◆ **Data to process**:

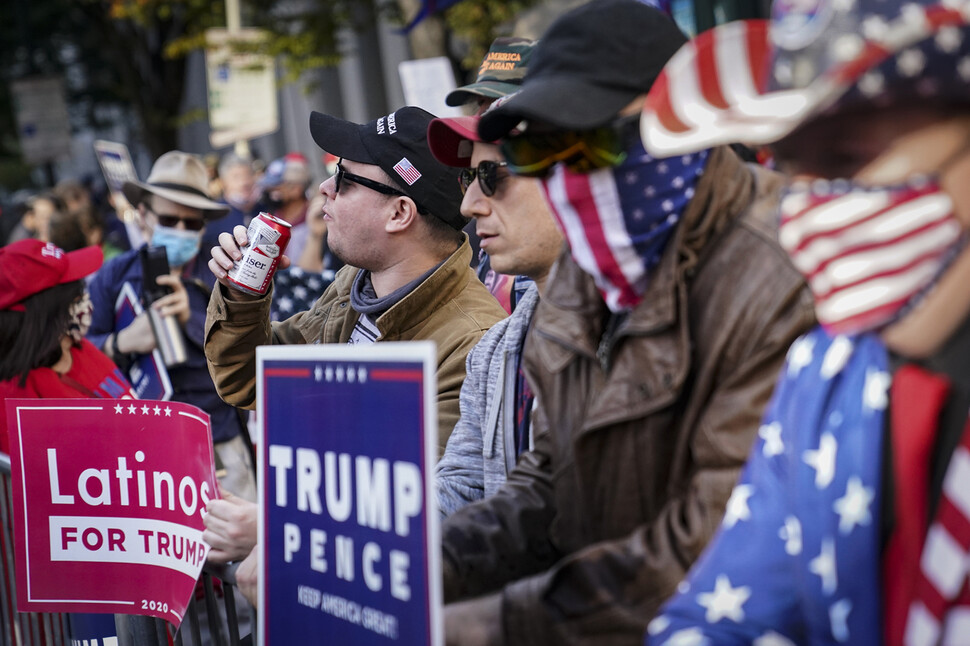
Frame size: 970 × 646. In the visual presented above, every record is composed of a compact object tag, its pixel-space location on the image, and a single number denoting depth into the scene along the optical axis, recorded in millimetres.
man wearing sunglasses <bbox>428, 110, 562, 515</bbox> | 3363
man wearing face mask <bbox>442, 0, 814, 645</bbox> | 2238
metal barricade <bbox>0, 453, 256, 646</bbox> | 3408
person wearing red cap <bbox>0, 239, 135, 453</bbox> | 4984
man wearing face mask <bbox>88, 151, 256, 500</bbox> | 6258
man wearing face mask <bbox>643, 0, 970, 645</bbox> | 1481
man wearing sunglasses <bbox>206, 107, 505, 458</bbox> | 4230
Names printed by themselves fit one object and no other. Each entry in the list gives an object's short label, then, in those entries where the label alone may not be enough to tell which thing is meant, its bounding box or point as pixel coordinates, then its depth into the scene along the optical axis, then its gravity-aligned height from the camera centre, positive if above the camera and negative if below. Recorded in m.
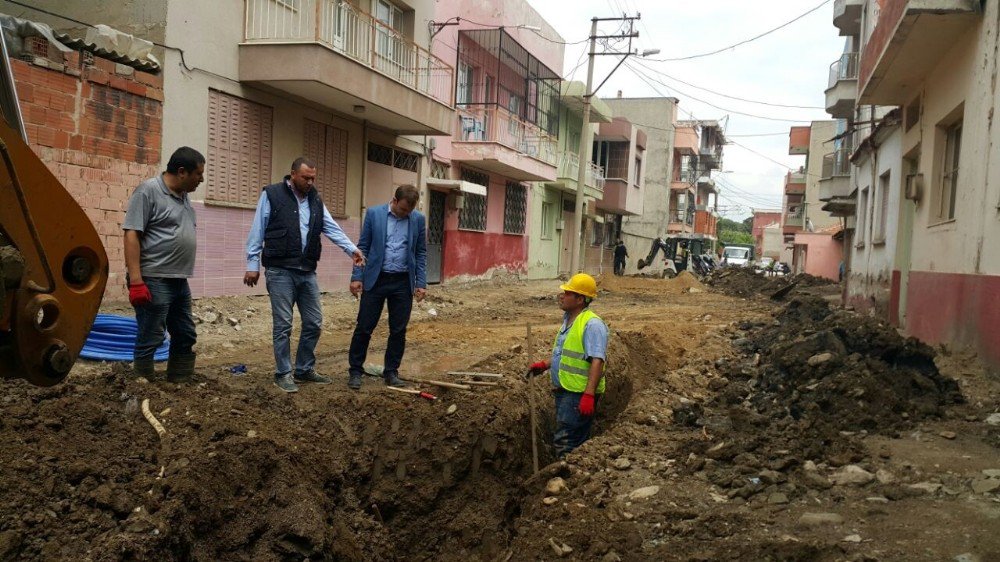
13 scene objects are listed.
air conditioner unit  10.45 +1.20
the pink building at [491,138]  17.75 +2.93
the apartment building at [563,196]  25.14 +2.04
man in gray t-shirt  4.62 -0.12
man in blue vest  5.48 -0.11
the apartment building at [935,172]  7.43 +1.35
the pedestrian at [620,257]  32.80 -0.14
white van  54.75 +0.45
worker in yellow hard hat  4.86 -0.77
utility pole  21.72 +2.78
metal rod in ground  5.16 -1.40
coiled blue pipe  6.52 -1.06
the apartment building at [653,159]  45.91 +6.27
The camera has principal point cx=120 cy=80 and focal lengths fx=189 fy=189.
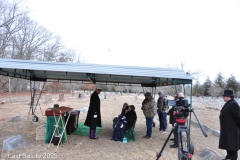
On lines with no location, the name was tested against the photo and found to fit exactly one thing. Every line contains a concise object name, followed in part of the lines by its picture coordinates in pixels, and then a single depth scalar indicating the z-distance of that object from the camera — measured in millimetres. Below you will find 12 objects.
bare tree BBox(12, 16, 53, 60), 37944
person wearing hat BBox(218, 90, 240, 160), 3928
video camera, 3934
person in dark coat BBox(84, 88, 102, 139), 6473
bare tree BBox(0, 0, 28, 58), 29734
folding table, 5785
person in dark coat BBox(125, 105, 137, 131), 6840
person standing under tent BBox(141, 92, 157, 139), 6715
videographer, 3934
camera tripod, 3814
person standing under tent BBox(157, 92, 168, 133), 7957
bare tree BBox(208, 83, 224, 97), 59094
--
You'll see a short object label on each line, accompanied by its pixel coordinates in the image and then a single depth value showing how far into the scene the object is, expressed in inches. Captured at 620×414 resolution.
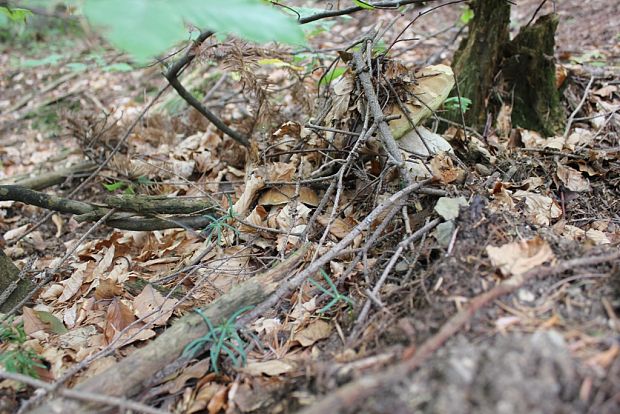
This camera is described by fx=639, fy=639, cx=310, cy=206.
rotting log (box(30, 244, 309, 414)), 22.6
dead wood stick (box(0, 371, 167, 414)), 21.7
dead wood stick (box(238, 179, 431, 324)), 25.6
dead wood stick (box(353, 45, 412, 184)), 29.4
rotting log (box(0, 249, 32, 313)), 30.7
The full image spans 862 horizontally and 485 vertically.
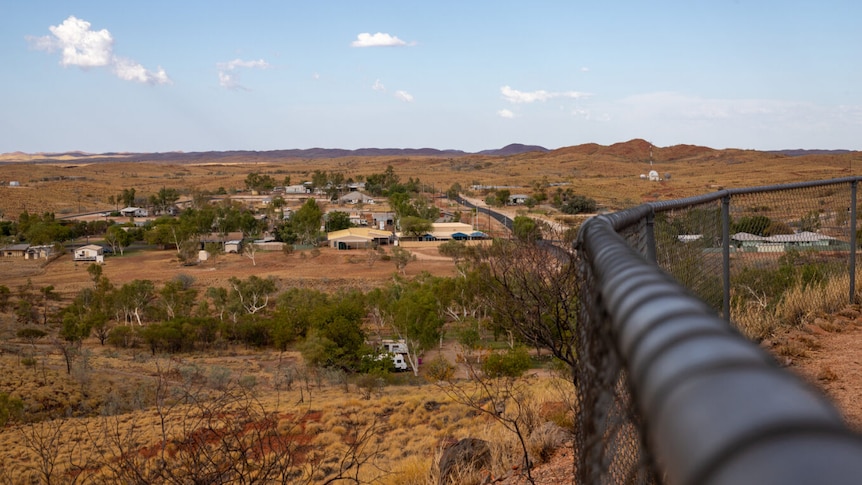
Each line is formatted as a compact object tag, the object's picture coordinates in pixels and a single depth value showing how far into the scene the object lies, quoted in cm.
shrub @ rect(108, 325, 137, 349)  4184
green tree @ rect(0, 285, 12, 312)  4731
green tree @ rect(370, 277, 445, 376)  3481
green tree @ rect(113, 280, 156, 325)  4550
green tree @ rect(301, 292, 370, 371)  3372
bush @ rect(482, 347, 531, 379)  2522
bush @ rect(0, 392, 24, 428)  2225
* * *
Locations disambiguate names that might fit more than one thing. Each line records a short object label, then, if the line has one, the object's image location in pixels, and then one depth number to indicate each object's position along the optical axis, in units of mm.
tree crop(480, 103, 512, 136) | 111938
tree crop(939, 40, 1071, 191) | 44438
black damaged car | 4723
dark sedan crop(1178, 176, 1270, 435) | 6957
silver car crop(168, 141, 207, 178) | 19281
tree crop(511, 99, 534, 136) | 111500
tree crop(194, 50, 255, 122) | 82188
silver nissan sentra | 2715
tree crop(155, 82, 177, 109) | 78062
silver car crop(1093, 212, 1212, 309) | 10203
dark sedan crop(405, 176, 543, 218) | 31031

◆ **What is expected**:
Copy exactly the lines of the listing above between the one holding "Names printed by" and the one holding "bare tree BBox(208, 83, 224, 97), 59094", inclusive; omit all pictures.

◆ **Response box**:
Names printed by themselves fit one object and no other. Each entry in the list gives an object's short label, then, in those entries where the label alone may not be enough to tell which thing is meant, its bounding box or point as pixel coordinates, then its depth into the scene along the optical axis, then its gravity-aligned height from the camera centre, positive if above the camera and negative if below. Recorded in m.
13 scene objects are listed.
air conditioner unit  10.45 +1.20
the pink building at [491,138]  17.75 +2.93
the apartment building at [563,196]  25.14 +2.04
man in gray t-shirt  4.62 -0.12
man in blue vest  5.48 -0.11
the apartment building at [935,172]  7.43 +1.35
the pedestrian at [620,257]  32.80 -0.14
white van  54.75 +0.45
worker in yellow hard hat  4.86 -0.77
utility pole  21.72 +2.78
metal rod in ground  5.16 -1.40
coiled blue pipe  6.52 -1.06
the apartment building at [653,159]  45.91 +6.27
The camera has principal point cx=120 cy=80 and focal lengths fx=189 fy=189.
On lines with no location, the name was tested against the photo and found to fit exactly one thing. Every line contains a concise object name, followed in part of the lines by its picture coordinates in pixels, and then a single depth scalar indicating the z-distance of that object from the camera — measured in millimetres. Below you will find 12 objects.
bare tree BBox(12, 16, 53, 60), 37944
person wearing hat BBox(218, 90, 240, 160), 3928
video camera, 3934
person in dark coat BBox(84, 88, 102, 139), 6473
bare tree BBox(0, 0, 28, 58), 29734
folding table, 5785
person in dark coat BBox(125, 105, 137, 131), 6840
person standing under tent BBox(141, 92, 157, 139), 6715
videographer, 3934
camera tripod, 3814
person standing under tent BBox(157, 92, 168, 133), 7957
bare tree BBox(208, 83, 224, 97), 59094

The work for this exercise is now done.